The following photos of some Henley styles over the decades that followed the frilly excesses of the Victorian and Edwardian periods are offered as scant solace for the delights of dandy dressing to be missed this season. May they bloom and flourish again in a year’s time!

[early 1920s] While this relatively simple outfit is clearly more suitable for paddling a punt than swanning about on a lawn, among the favored accessories for many ladies afloat was a parasol, many of which, like this one, reflected the Japanese design styles which were so popular in fin de siècle and early 20th-century fashion.
[July 11, 1928]  “Pleasure Craft Lined Along the Course to See Henley Regatta” One might debate whether the more picturesque of HRR scenes is to be found in the Enclosure, where the emphasis is on mingling to see and to be seen, or in small craft on the booms, which tend to feature couples (and even families) with most of their eyes on the racing. This classic view represents the always hoped for sunlit Regatta day with dresses, blazers and flannels on full display.
[July 2, 1936]  “Henley Royal Regatta” Whereas this view, taken from the same perspective as the preceding one, represents the all too common plague of a rainy Henley summer day, in which a nattily dressed eight from Tokyo Imperial University wins a heat of the Grand from Quintin before a somber array of raincoats and caps.
[July 14, 1945]  “Henley Regatta Revived” The first Henley following the cessation of hostilities was marked by several temporary changes: it lasted only two days, it was called the Royal Henley Regatta (rather than Henley Royal Regatta), it was run with three entries per heat, and the course began at Remenham Barrier. And, perhaps indicative of the still restrictive conditions of post-war Britain, the rationing may have affected not just food, but the flaunting of fancy dress, as this array on display in the Enclosure appears particularly sober.
[July 3, 1953] “Contrasting Boaters” Were one limited to just one image of quintessential Henley royalty, this might well be it.
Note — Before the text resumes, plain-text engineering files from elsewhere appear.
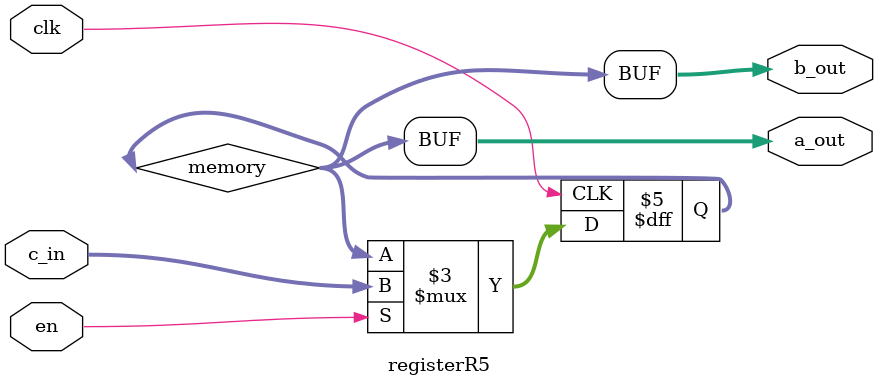
<source format=v>
module registerR5(clk,en,c_in,a_out,b_out);
	input clk, en;
	input [15:0] c_in;
	output [15:0] a_out, b_out;
	reg [15:0] memory;
	//reg [15:0] a_out, b_out;
	always@(posedge clk)
		begin
			if (en)
				//a_out <= c_in;
				//b_out <= c_in;
				memory =c_in;
		end

	assign a_out = memory;
	assign b_out = memory;
endmodule 
</source>
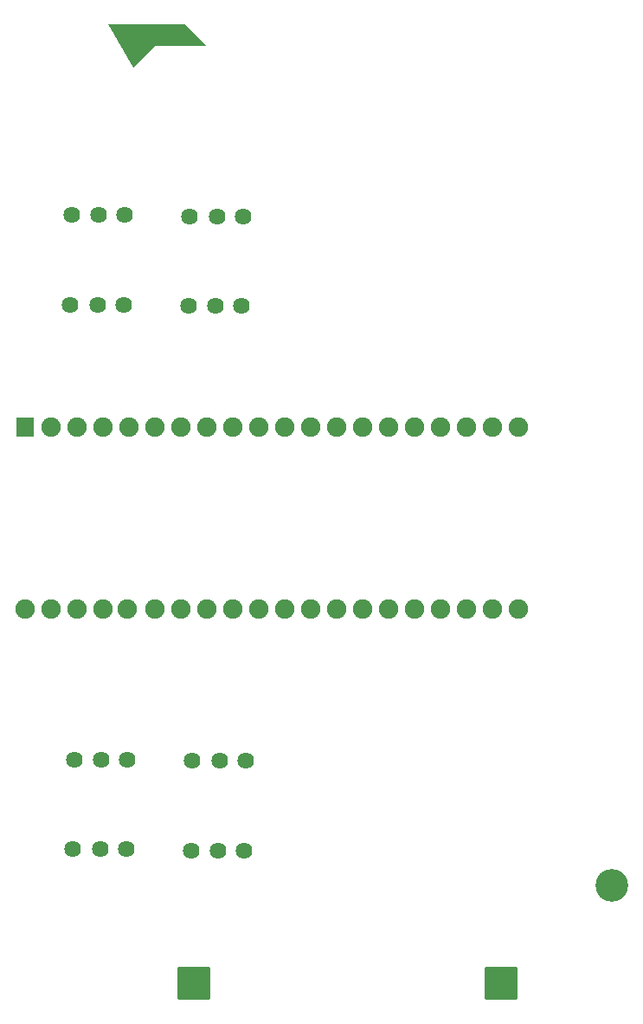
<source format=gts>
G04 Layer: TopSolderMaskLayer*
G04 EasyEDA v6.5.22, 2023-01-23 21:57:17*
G04 de8440b1728b4b1fa777d768a3c70a3b,04e00c2877c74564a5b2718db8136e36,10*
G04 Gerber Generator version 0.2*
G04 Scale: 100 percent, Rotated: No, Reflected: No *
G04 Dimensions in millimeters *
G04 leading zeros omitted , absolute positions ,4 integer and 5 decimal *
%FSLAX45Y45*%
%MOMM*%

%AMMACRO1*1,1,$1,$2,$3*1,1,$1,$4,$5*1,1,$1,0-$2,0-$3*1,1,$1,0-$4,0-$5*20,1,$1,$2,$3,$4,$5,0*20,1,$1,$4,$5,0-$2,0-$3,0*20,1,$1,0-$2,0-$3,0-$4,0-$5,0*20,1,$1,0-$4,0-$5,$2,$3,0*4,1,4,$2,$3,$4,$5,0-$2,0-$3,0-$4,0-$5,$2,$3,0*%
%ADD10C,1.6256*%
%ADD11C,1.9016*%
%ADD12MACRO1,0.1016X-0.7874X0.9X0.7874X0.9*%
%ADD13MACRO1,0.2032X-1.5X1.5X1.5X1.5*%
%ADD14C,3.2032*%

%LPD*%
G36*
X1155700Y9664700D02*
G01*
X1400454Y9236354D01*
X1612900Y9448800D01*
X2120900Y9448800D01*
X1905000Y9664700D01*
G37*
D10*
G01*
X1346200Y2476500D03*
G01*
X1092200Y2476500D03*
G01*
X825500Y2476500D03*
D11*
G01*
X5170347Y5726429D03*
G01*
X4916347Y5726429D03*
G01*
X4662347Y5726429D03*
G01*
X4408347Y5726429D03*
G01*
X4154347Y5726429D03*
G01*
X3900347Y5726429D03*
G01*
X3646347Y5726429D03*
G01*
X3392347Y5726429D03*
G01*
X3138347Y5726429D03*
G01*
X2884347Y5726429D03*
G01*
X2630347Y5726429D03*
G01*
X2376347Y5726429D03*
G01*
X2122347Y5726429D03*
G01*
X1868347Y5726429D03*
G01*
X1614347Y5726429D03*
G01*
X1360347Y5726429D03*
G01*
X1106347Y5726429D03*
G01*
X852347Y5726429D03*
G01*
X598347Y5726429D03*
D12*
G01*
X344357Y5726437D03*
D11*
G01*
X5170347Y3948429D03*
G01*
X4916347Y3948429D03*
G01*
X4662347Y3948429D03*
G01*
X4408347Y3948429D03*
G01*
X4154347Y3948429D03*
G01*
X3900347Y3948429D03*
G01*
X3646347Y3948429D03*
G01*
X3392347Y3948429D03*
G01*
X3138347Y3948429D03*
G01*
X2884347Y3948429D03*
G01*
X2630347Y3948429D03*
G01*
X2376347Y3948429D03*
G01*
X2122347Y3948429D03*
G01*
X1868347Y3948429D03*
G01*
X1614347Y3948429D03*
G01*
X1340027Y3948429D03*
G01*
X1106347Y3948429D03*
G01*
X852347Y3948429D03*
G01*
X598347Y3948429D03*
G01*
X344347Y3948429D03*
D13*
G01*
X1999995Y289999D03*
G01*
X4999989Y289999D03*
D10*
G01*
X812800Y1600200D03*
G01*
X1079500Y1600200D03*
G01*
X1333500Y1600200D03*
G01*
X2489200Y1587500D03*
G01*
X2235200Y1587500D03*
G01*
X1968500Y1587500D03*
G01*
X1981200Y2463800D03*
G01*
X2247900Y2463800D03*
G01*
X2501900Y2463800D03*
G01*
X2476500Y7785100D03*
G01*
X2222500Y7785100D03*
G01*
X1955800Y7785100D03*
G01*
X1943100Y6908800D03*
G01*
X2209800Y6908800D03*
G01*
X2463800Y6908800D03*
G01*
X1308100Y6921500D03*
G01*
X1054100Y6921500D03*
G01*
X787400Y6921500D03*
G01*
X800100Y7797800D03*
G01*
X1066800Y7797800D03*
G01*
X1320800Y7797800D03*
D14*
G01*
X6083300Y1244600D03*
M02*

</source>
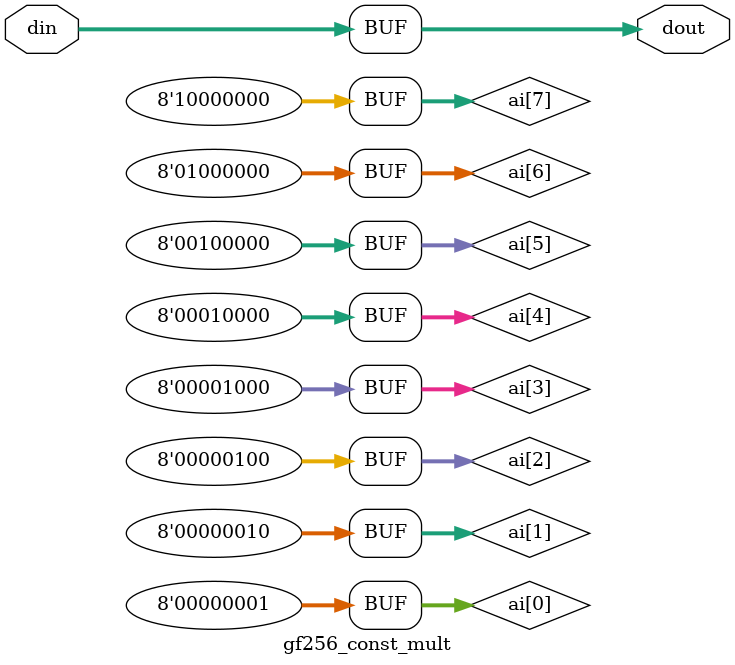
<source format=v>

`timescale 1ns/100ps
module gf256_const_mult 
#(parameter	[7:0] A = 8'd1) 
(
	input 			[7:0]	din,
	output	reg 	[7:0]	dout
	);

wire		[7:0]		ai[7:0];

//A*(alpha^0 ~ alpha^9)
// GF(2^8) array. Primitive polynomial = D^8+D^4+D^3+D^2+1 (285 decimal)
// so that r4 <= r3 xor r7. r3 <= r2 xor r7. r2 <= r1 xor r7.

assign ai[0] = A;	
genvar i;
generate
	for (i = 0; i < 7; i = i + 1)	
		begin	:	gx
			assign ai[i+1][7:5] 	= ai[i][6:4];
			assign ai[i+1][4] 	= ai[i][7] ^ ai[i][3];
			assign ai[i+1][3] 	= ai[i][7] ^ ai[i][2];
			assign ai[i+1][2] 	= ai[i][7] ^ ai[i][1];
			assign ai[i+1][1:0] 	= {ai[i][0], ai[i][7]};
		end
endgenerate

//
always@(*)//GF(256)field a*din
begin

	dout[7] = (ai[0][7]&din[0]) ^ (ai[1][7]&din[1]) ^ (ai[2][7]&din[2]) ^ (ai[3][7]&din[3]) ^ (ai[4][7]&din[4]) ^ (ai[5][7]&din[5]) ^ (ai[6][7]&din[6]) ^ (ai[7][7]&din[7]);
	dout[6] = (ai[0][6]&din[0]) ^ (ai[1][6]&din[1]) ^ (ai[2][6]&din[2]) ^ (ai[3][6]&din[3]) ^ (ai[4][6]&din[4]) ^ (ai[5][6]&din[5]) ^ (ai[6][6]&din[6]) ^ (ai[7][6]&din[7]);
	dout[5] = (ai[0][5]&din[0]) ^ (ai[1][5]&din[1]) ^ (ai[2][5]&din[2]) ^ (ai[3][5]&din[3]) ^ (ai[4][5]&din[4]) ^ (ai[5][5]&din[5]) ^ (ai[6][5]&din[6]) ^ (ai[7][5]&din[7]);
	dout[4] = (ai[0][4]&din[0]) ^ (ai[1][4]&din[1]) ^ (ai[2][4]&din[2]) ^ (ai[3][4]&din[3]) ^ (ai[4][4]&din[4]) ^ (ai[5][4]&din[5]) ^ (ai[6][4]&din[6]) ^ (ai[7][4]&din[7]);
	dout[3] = (ai[0][3]&din[0]) ^ (ai[1][3]&din[1]) ^ (ai[2][3]&din[2]) ^ (ai[3][3]&din[3]) ^ (ai[4][3]&din[4]) ^ (ai[5][3]&din[5]) ^ (ai[6][3]&din[6]) ^ (ai[7][3]&din[7]);
	dout[2] = (ai[0][2]&din[0]) ^ (ai[1][2]&din[1]) ^ (ai[2][2]&din[2]) ^ (ai[3][2]&din[3]) ^ (ai[4][2]&din[4]) ^ (ai[5][2]&din[5]) ^ (ai[6][2]&din[6]) ^ (ai[7][2]&din[7]);
	dout[1] = (ai[0][1]&din[0]) ^ (ai[1][1]&din[1]) ^ (ai[2][1]&din[2]) ^ (ai[3][1]&din[3]) ^ (ai[4][1]&din[4]) ^ (ai[5][1]&din[5]) ^ (ai[6][1]&din[6]) ^ (ai[7][1]&din[7]);
	dout[0] = (ai[0][0]&din[0]) ^ (ai[1][0]&din[1]) ^ (ai[2][0]&din[2]) ^ (ai[3][0]&din[3]) ^ (ai[4][0]&din[4]) ^ (ai[5][0]&din[5]) ^ (ai[6][0]&din[6]) ^ (ai[7][0]&din[7]);
	
end	
endmodule


</source>
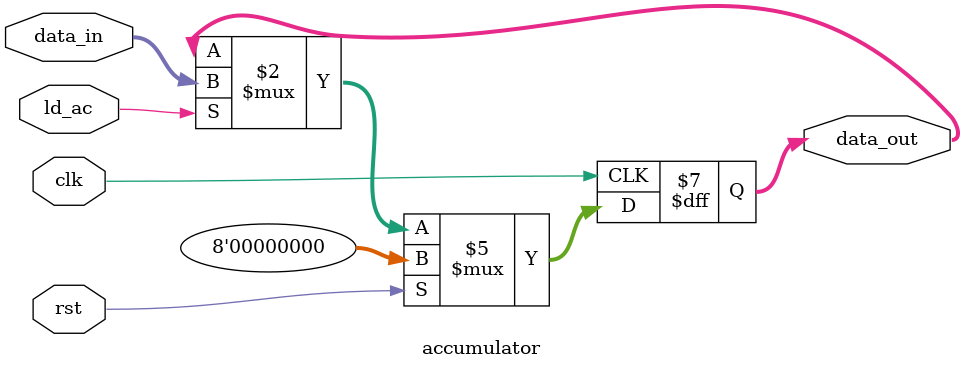
<source format=sv>
`timescale 1ns / 1ps


`timescale 1ns / 100ps

module accumulator (
    input clk,            
    input rst,
    input ld_ac,
    input [7:0] data_in,
    output reg [7:0] data_out
);

always @(posedge clk) begin
    if (rst)
        data_out <= 8'b00000000;
    else if (ld_ac)
        data_out <= data_in;
end

endmodule

</source>
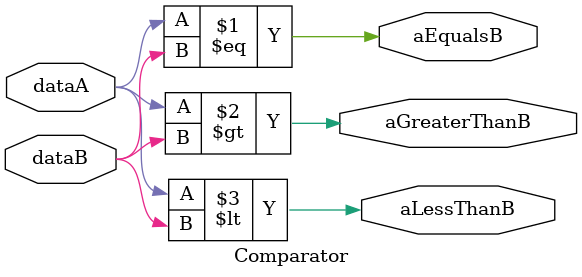
<source format=v>
module Comparator(	// file.cleaned.mlir:2:3
  input  dataA,	// file.cleaned.mlir:2:28
         dataB,	// file.cleaned.mlir:2:44
  output aEqualsB,	// file.cleaned.mlir:2:61
         aGreaterThanB,	// file.cleaned.mlir:2:80
         aLessThanB	// file.cleaned.mlir:2:104
);

  assign aEqualsB = dataA == dataB;	// file.cleaned.mlir:5:10, :6:5
  assign aGreaterThanB = $signed(dataA) > $signed(dataB);	// file.cleaned.mlir:4:10, :6:5
  assign aLessThanB = $signed(dataA) < $signed(dataB);	// file.cleaned.mlir:3:10, :6:5
endmodule


</source>
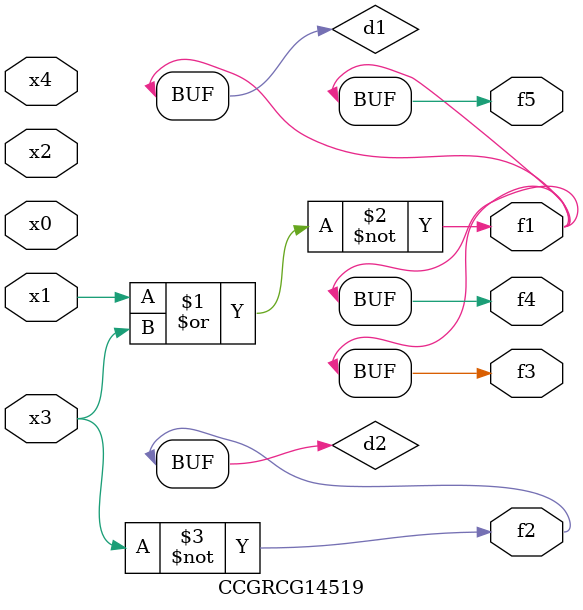
<source format=v>
module CCGRCG14519(
	input x0, x1, x2, x3, x4,
	output f1, f2, f3, f4, f5
);

	wire d1, d2;

	nor (d1, x1, x3);
	not (d2, x3);
	assign f1 = d1;
	assign f2 = d2;
	assign f3 = d1;
	assign f4 = d1;
	assign f5 = d1;
endmodule

</source>
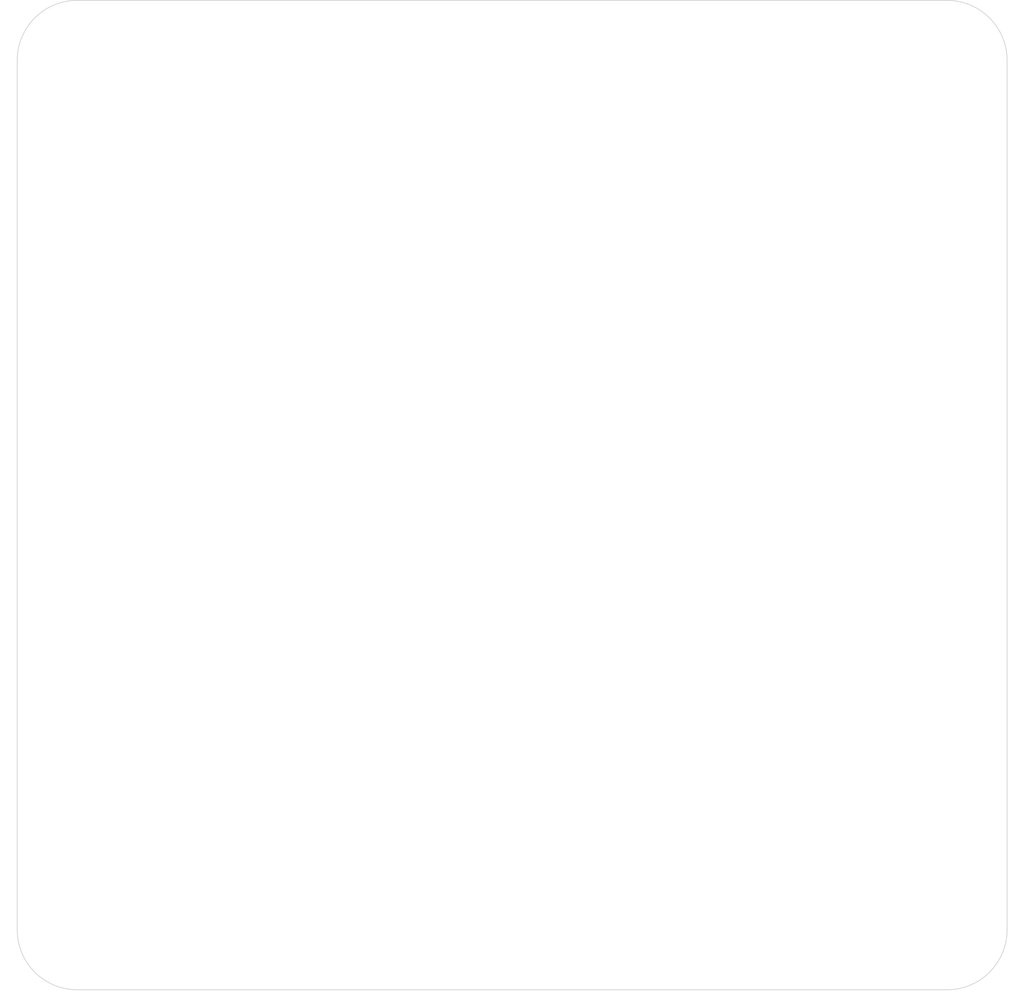
<source format=kicad_pcb>
(kicad_pcb
	(version 20240108)
	(generator "pcbnew")
	(generator_version "8.0")
	(general
		(thickness 1.6)
		(legacy_teardrops no)
	)
	(paper "A4")
	(layers
		(0 "F.Cu" signal)
		(31 "B.Cu" signal)
		(32 "B.Adhes" user "B.Adhesive")
		(33 "F.Adhes" user "F.Adhesive")
		(34 "B.Paste" user)
		(35 "F.Paste" user)
		(36 "B.SilkS" user "B.Silkscreen")
		(37 "F.SilkS" user "F.Silkscreen")
		(38 "B.Mask" user)
		(39 "F.Mask" user)
		(40 "Dwgs.User" user "User.Drawings")
		(41 "Cmts.User" user "User.Comments")
		(42 "Eco1.User" user "User.Eco1")
		(43 "Eco2.User" user "User.Eco2")
		(44 "Edge.Cuts" user)
		(45 "Margin" user)
		(46 "B.CrtYd" user "B.Courtyard")
		(47 "F.CrtYd" user "F.Courtyard")
		(48 "B.Fab" user)
		(49 "F.Fab" user)
		(50 "User.1" user)
		(51 "User.2" user)
		(52 "User.3" user)
		(53 "User.4" user)
		(54 "User.5" user)
		(55 "User.6" user)
		(56 "User.7" user)
		(57 "User.8" user)
		(58 "User.9" user)
	)
	(setup
		(pad_to_mask_clearance 0)
		(allow_soldermask_bridges_in_footprints no)
		(pcbplotparams
			(layerselection 0x00010fc_ffffffff)
			(plot_on_all_layers_selection 0x0000000_00000000)
			(disableapertmacros no)
			(usegerberextensions no)
			(usegerberattributes yes)
			(usegerberadvancedattributes yes)
			(creategerberjobfile yes)
			(dashed_line_dash_ratio 12.000000)
			(dashed_line_gap_ratio 3.000000)
			(svgprecision 4)
			(plotframeref no)
			(viasonmask no)
			(mode 1)
			(useauxorigin no)
			(hpglpennumber 1)
			(hpglpenspeed 20)
			(hpglpendiameter 15.000000)
			(pdf_front_fp_property_popups yes)
			(pdf_back_fp_property_popups yes)
			(dxfpolygonmode yes)
			(dxfimperialunits yes)
			(dxfusepcbnewfont yes)
			(psnegative no)
			(psa4output no)
			(plotreference yes)
			(plotvalue yes)
			(plotfptext yes)
			(plotinvisibletext no)
			(sketchpadsonfab no)
			(subtractmaskfromsilk no)
			(outputformat 1)
			(mirror no)
			(drillshape 1)
			(scaleselection 1)
			(outputdirectory "")
		)
	)
	(net 0 "")
	(footprint "MountingHole:MountingHole_3mm" (layer "F.Cu") (at 124 127))
	(footprint "MountingHole:MountingHole_3mm" (layer "F.Cu") (at 124 69))
	(footprint "MountingHole:MountingHole_3mm" (layer "F.Cu") (at 182 69))
	(footprint "MountingHole:MountingHole_3mm" (layer "F.Cu") (at 182 127))
	(gr_line
		(start 182 131)
		(end 124 131)
		(stroke
			(width 0.05)
			(type default)
		)
		(layer "Edge.Cuts")
		(uuid "0c17a404-e7d1-4203-9a7f-b2985e48c9db")
	)
	(gr_arc
		(start 186 127)
		(mid 184.828427 129.828427)
		(end 182 131)
		(stroke
			(width 0.05)
			(type default)
		)
		(layer "Edge.Cuts")
		(uuid "0d89585a-97b9-4437-a191-236e8accdd70")
	)
	(gr_arc
		(start 182 65)
		(mid 184.828427 66.171573)
		(end 186 69)
		(stroke
			(width 0.05)
			(type default)
		)
		(layer "Edge.Cuts")
		(uuid "2271db70-6e63-44c8-8ccf-5d60d7aa6b81")
	)
	(gr_arc
		(start 120 69)
		(mid 121.171573 66.171573)
		(end 124 65)
		(stroke
			(width 0.05)
			(type default)
		)
		(layer "Edge.Cuts")
		(uuid "2ffe4765-e830-4f86-9c65-193486c78536")
	)
	(gr_line
		(start 124 65)
		(end 182 65)
		(stroke
			(width 0.05)
			(type default)
		)
		(layer "Edge.Cuts")
		(uuid "456aa876-373f-4ad3-8acd-2ed627fd139a")
	)
	(gr_line
		(start 186 69)
		(end 186 127)
		(stroke
			(width 0.05)
			(type default)
		)
		(layer "Edge.Cuts")
		(uuid "5907fcf9-7d95-4371-b621-b45932cb8875")
	)
	(gr_line
		(start 120 127)
		(end 120 69)
		(stroke
			(width 0.05)
			(type default)
		)
		(layer "Edge.Cuts")
		(uuid "73ecc0a6-3208-4085-9d4c-d45f34efb13e")
	)
	(gr_arc
		(start 124 131)
		(mid 121.171573 129.828427)
		(end 120 127)
		(stroke
			(width 0.05)
			(type default)
		)
		(layer "Edge.Cuts")
		(uuid "7b757891-bbd0-42ea-aeba-be845f8788a1")
	)
)
</source>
John Pinches and wife Rosemary are shown here in matching headgear celebrating his London Rowing Club. Pinches won HRR events for LRC from 1935 to 1939 (including the 1938 Grand), as well the 1947 Goblets, and was otherwise a major figure in post-war British rowing (see Wikipedia link). Of perhaps even more importance, he headed the firm (founded by his great-great-uncle in 1840) that produced the Henley Royal Regatta medals, the most enduring symbols of HRR elegance imaginable.
[July 3, 1959] “Henley Headgear – Top These Toppers if You Can. Tina Foster wore a lace net over her blue-dyed hair and escort Frank Ripley sported a curled-brim trilby at Wednesday’s opening of the royal regatta [sic] … It may be significant that both are from Surrey – a name usually associated with the fringe on top.”
[July 7, 1966] “A Contrast in Henley Attire – These two retainers of the Sheikh of Abu Dhbi [sic] made this striking contrast in wearing apparel when they were pictured at Henley Regatta today.”
[June 29, 1972] “Opening of Henley Royal Regatta” The 1970s saw some significant contrasts between old and new, as exemplified in this face-off between traditional kit and hairstyle and a more Carnaby Street approach to hat, coiffure, tie and jacket.
[July 4, 1974] “Opening Day of the Henley Royal Regatta” A parasol serves its original purpose – to shade from the sun – as it protects a young lady in her Laura Ashley-style long dress as she listens to one of the most reliably consistently outfitted groups at Henley Royal Regatta – the military band.
[July 5, 1979] “Exotic Henley – Juliet Poyser, a 19-year-old art student from Twickenham, Middlesex, brings a splash of Eastern glamour to the sunny opening of Henley Royal Regatta today in white harem pants, worn with a black bandeau, a shady straw hat and a jet and pearl necklace. She made the outfit herself.”
What a note on which to end. While the half century from the 1920s to the 1970s saw quite an evolution of dress styles along Henley Reach, this elegant outfit, donned four decades ago, could just as well have adorned a young lady in the 2019 Steward’s Enclosure. Plus ça change – but let’s see what awaits in 2021 …

1 comments

  1. …but how did Ms Poyser gain admission to the Stewards Enclosure wearing pantaloons? Unless this is the Plebs’ enclosure?